==== The records

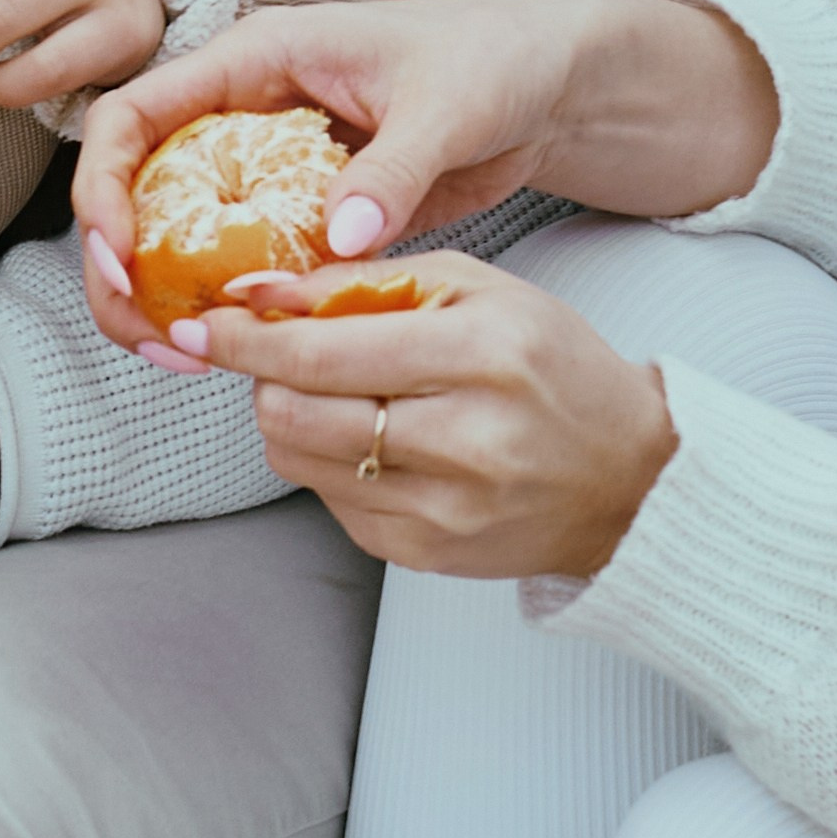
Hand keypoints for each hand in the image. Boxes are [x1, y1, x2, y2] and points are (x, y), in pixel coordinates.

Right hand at [71, 0, 777, 352]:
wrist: (550, 86)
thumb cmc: (495, 59)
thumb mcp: (447, 104)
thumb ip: (392, 167)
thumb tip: (339, 237)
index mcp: (258, 60)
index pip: (137, 113)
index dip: (104, 183)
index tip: (118, 254)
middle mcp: (248, 113)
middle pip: (140, 187)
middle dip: (122, 263)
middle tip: (148, 334)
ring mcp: (273, 169)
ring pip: (181, 234)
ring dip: (165, 297)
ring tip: (179, 358)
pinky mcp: (307, 216)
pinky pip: (244, 265)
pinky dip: (228, 310)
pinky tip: (238, 354)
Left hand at [199, 248, 676, 580]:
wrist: (629, 479)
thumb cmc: (552, 367)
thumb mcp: (477, 287)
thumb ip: (367, 280)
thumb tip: (262, 289)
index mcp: (481, 354)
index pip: (324, 350)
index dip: (248, 336)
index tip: (207, 320)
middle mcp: (465, 440)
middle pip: (297, 414)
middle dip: (260, 376)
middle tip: (266, 347)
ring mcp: (446, 511)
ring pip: (301, 462)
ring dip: (287, 416)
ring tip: (325, 388)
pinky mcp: (428, 557)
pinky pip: (331, 504)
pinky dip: (327, 462)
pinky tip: (368, 435)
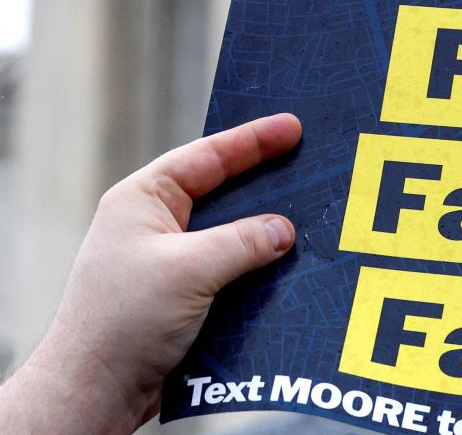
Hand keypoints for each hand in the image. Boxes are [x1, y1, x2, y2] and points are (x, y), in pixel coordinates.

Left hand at [1, 113, 302, 434]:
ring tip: (310, 216)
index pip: (206, 156)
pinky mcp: (182, 295)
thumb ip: (243, 242)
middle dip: (266, 181)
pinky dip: (258, 266)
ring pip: (229, 233)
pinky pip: (230, 269)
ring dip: (265, 231)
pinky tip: (289, 267)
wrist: (94, 393)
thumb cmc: (123, 321)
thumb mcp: (189, 269)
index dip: (253, 140)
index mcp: (142, 200)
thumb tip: (286, 230)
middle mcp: (154, 224)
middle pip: (222, 191)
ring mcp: (168, 260)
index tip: (295, 126)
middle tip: (310, 163)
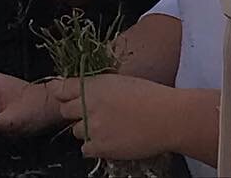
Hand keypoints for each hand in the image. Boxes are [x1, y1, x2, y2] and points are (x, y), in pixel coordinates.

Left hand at [53, 74, 178, 159]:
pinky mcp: (100, 147)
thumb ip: (98, 86)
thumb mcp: (120, 81)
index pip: (61, 89)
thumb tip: (87, 91)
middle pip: (65, 110)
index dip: (63, 93)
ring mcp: (93, 127)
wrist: (168, 118)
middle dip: (75, 112)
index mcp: (93, 85)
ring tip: (107, 127)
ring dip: (87, 129)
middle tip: (92, 113)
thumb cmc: (151, 96)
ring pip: (76, 131)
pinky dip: (94, 146)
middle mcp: (88, 105)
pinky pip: (85, 149)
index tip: (66, 97)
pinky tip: (109, 140)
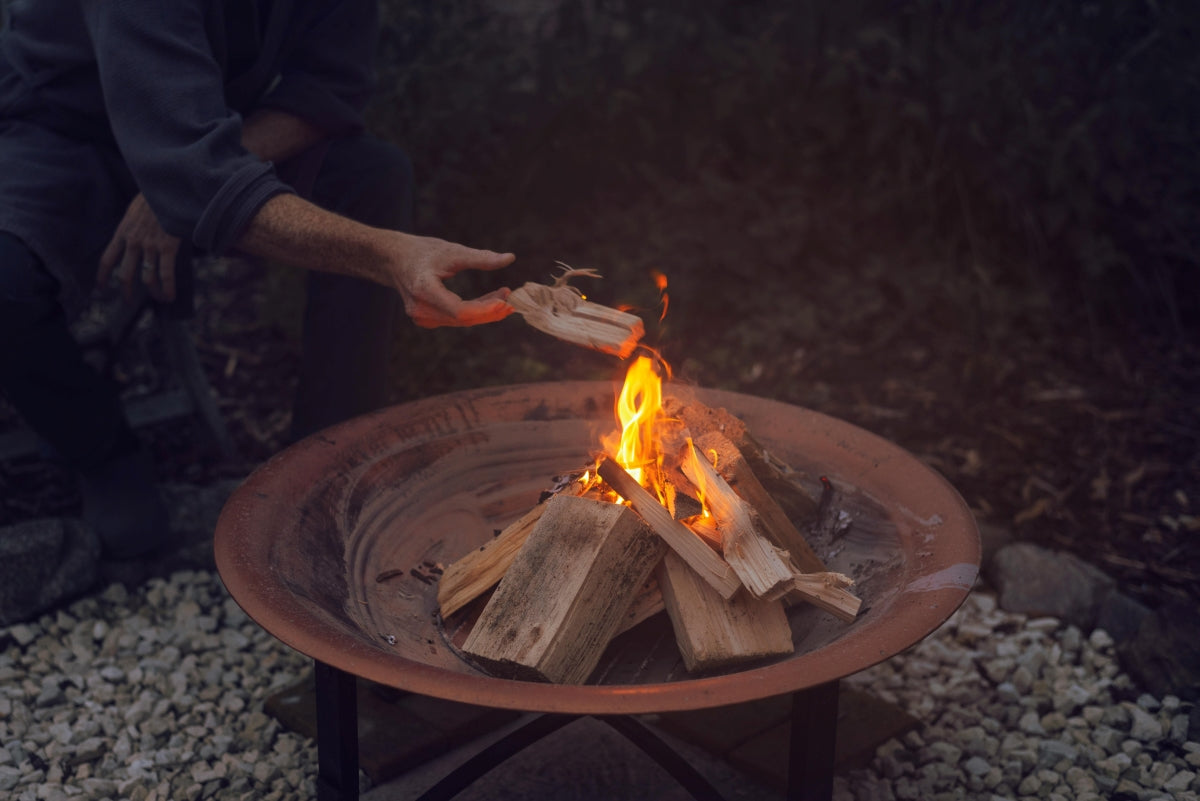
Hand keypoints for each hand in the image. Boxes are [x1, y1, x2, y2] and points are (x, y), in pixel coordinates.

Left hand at [98, 194, 179, 301]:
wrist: (167, 186)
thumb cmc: (155, 195)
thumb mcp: (136, 210)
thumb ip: (135, 226)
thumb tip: (140, 236)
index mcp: (123, 232)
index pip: (107, 259)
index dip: (102, 276)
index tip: (101, 288)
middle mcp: (133, 242)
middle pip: (125, 275)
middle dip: (126, 291)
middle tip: (127, 301)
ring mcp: (150, 246)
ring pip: (147, 279)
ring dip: (153, 293)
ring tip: (160, 299)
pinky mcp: (167, 247)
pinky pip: (166, 275)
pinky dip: (168, 289)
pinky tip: (170, 297)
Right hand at [390, 234, 514, 327]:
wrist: (394, 259)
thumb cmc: (422, 252)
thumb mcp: (452, 251)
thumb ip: (481, 258)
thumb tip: (511, 258)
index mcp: (424, 290)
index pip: (460, 311)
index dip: (484, 309)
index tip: (505, 301)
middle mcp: (421, 309)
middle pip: (463, 319)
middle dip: (490, 311)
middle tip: (512, 300)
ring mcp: (422, 317)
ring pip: (462, 321)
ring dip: (485, 311)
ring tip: (504, 296)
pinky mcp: (427, 319)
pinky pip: (456, 319)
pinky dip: (474, 311)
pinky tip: (491, 301)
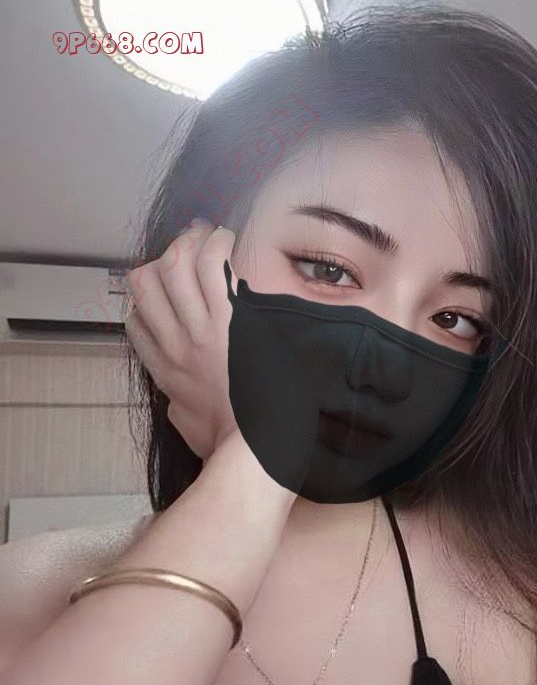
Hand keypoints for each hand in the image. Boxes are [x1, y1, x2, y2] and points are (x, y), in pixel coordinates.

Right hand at [124, 220, 237, 459]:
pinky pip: (211, 266)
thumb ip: (179, 410)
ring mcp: (199, 332)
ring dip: (188, 242)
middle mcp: (175, 346)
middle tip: (185, 251)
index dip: (146, 301)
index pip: (134, 321)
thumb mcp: (188, 429)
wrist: (254, 448)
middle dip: (162, 259)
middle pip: (143, 283)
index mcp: (165, 372)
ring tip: (206, 236)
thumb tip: (180, 406)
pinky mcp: (229, 322)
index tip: (168, 293)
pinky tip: (225, 240)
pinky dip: (214, 244)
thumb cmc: (229, 444)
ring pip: (172, 266)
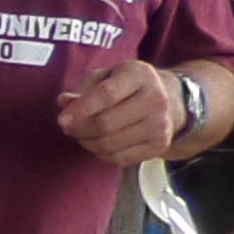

========

Exactness is what counts here: copy each entry as given and omit its pictures.

Hand keypoints for each hand in the image. Boxes are [x1, y1, x2, y2] and points are (x, y), in pixel coordinates.

Right hand at [71, 0, 777, 352]:
wrist: (550, 86)
thumb cmc: (495, 59)
thumb mcp: (447, 104)
thumb ip: (392, 167)
thumb tip: (339, 237)
index mcp: (258, 60)
index pip: (137, 113)
index dip: (104, 183)
index tip: (118, 254)
middle mcp: (248, 113)
middle pip: (140, 187)
middle dip: (122, 263)
middle tip: (148, 334)
ring mcp: (273, 169)
ring pip: (181, 234)
ring dip: (165, 297)
ring tip: (179, 358)
pinky mcp: (307, 216)
pinky pip: (244, 265)
pinky dip: (228, 310)
pinky tip: (238, 354)
Left hand at [199, 248, 676, 580]:
wrist: (629, 479)
thumb cmc: (552, 367)
thumb mcp: (477, 287)
thumb ip: (367, 280)
thumb tip: (262, 289)
index mcp: (481, 354)
index pip: (324, 350)
index dip: (248, 336)
index tip: (207, 320)
middle mcp: (465, 440)
middle pip: (297, 414)
middle dip: (260, 376)
middle tip: (266, 347)
ring mcp: (446, 511)
ring pip: (301, 462)
ring dip: (287, 416)
ring tip: (325, 388)
pinky mcp: (428, 557)
pinky pip: (331, 504)
pinky dip: (327, 462)
pinky tip: (368, 435)
Hand keypoints for each hand in the image. Boxes are [x1, y1, x2, y2] and points are (x, y), in pixel coordinates.

Left hand at [1, 113, 302, 434]:
ring tip: (310, 216)
index pip: (206, 156)
pinky mcp: (182, 295)
thumb ip: (243, 242)
middle dip: (266, 181)
pinky dip: (258, 266)
ring pip: (229, 233)
pinky pip: (230, 269)
ring dip: (265, 231)
pinky tip: (289, 267)
wrist: (94, 393)
thumb cmc: (123, 321)
thumb mcp: (189, 269)
index dip: (253, 140)
index mcp: (142, 200)
thumb tip: (286, 230)
middle mcp: (154, 224)
middle pip: (222, 191)
ring mcp: (168, 260)
index tip: (295, 126)
middle tip: (310, 163)
Hand keypoints for each hand in the image. Boxes are [x1, y1, x2, y2] and points are (x, y), in pixel coordinates.

Left hand at [53, 74, 178, 159]:
pinky mcp: (100, 147)
thumb ip: (98, 86)
thumb mcp: (120, 81)
index pip: (61, 89)
thumb tip: (87, 91)
middle pip: (65, 110)
index dip: (63, 93)
ring mcp: (93, 127)
wrist: (168, 118)
middle dip: (75, 112)
index mcp: (93, 85)
ring tip: (107, 127)
ring dip: (87, 129)
middle tip: (92, 113)
thumb cmc: (151, 96)
ring pip: (76, 131)
pinky dip: (94, 146)
middle mcp: (88, 105)
pinky pip: (85, 149)
index tip: (66, 97)
pinky tip: (109, 140)
Hand keypoints for each hand in the image. Boxes are [x1, y1, x2, y2] and points are (x, y), in pixel coordinates.

Left hand at [98, 194, 179, 301]:
wrist: (167, 186)
thumb cmc: (155, 195)
thumb mcp: (136, 210)
thumb ip: (135, 226)
thumb tip: (140, 236)
index mcp: (123, 232)
index pip: (107, 259)
index dip: (102, 276)
index tip: (101, 288)
middle mcp: (133, 242)
middle pip: (125, 275)
middle dip: (126, 291)
middle tip: (127, 301)
ring mcp: (150, 246)
ring pip: (147, 279)
ring dip: (153, 293)
ring tip: (160, 299)
pinky mcp: (167, 247)
pinky pip: (166, 275)
pinky dip: (168, 289)
pinky tip: (170, 297)
Right hand at [390, 234, 514, 327]:
wrist: (394, 259)
thumb cmc: (422, 252)
thumb mcp: (452, 251)
thumb ip: (481, 258)
thumb tip: (511, 258)
index mcp: (424, 290)
index pip: (460, 311)
index dip: (484, 309)
index tip: (505, 301)
middle mcp: (421, 309)
middle pip: (463, 319)
middle dip: (490, 311)
middle tip: (512, 300)
ring mcp: (422, 317)
ring pip: (462, 321)
ring dip: (485, 311)
ring tip: (504, 296)
pinky mcp: (427, 319)
pinky pip: (456, 319)
pinky dip: (474, 311)
pinky tip: (491, 301)
Hand keypoints for each hand in the image. Boxes are [x1, y1, x2, y2] and points are (x, y), in pixel coordinates.

Right hand at [124, 220, 237, 459]:
pinky pip: (211, 266)
thumb ip: (179, 410)
ring mcp: (199, 332)
ring dip: (188, 242)
middle mcp: (175, 346)
middle tip: (185, 251)
index dip: (146, 301)
index pip: (134, 321)
thumb mcp: (188, 429)
wrist: (254, 448)
middle dip: (162, 259)
middle pip: (143, 283)
index mcp: (165, 372)
ring tip: (206, 236)
thumb tip: (180, 406)
pinky mcp: (229, 322)
index tip: (168, 293)
pinky tip: (225, 240)
pinky dip: (214, 244)
thumb cmc: (229, 444)
ring pip: (172, 266)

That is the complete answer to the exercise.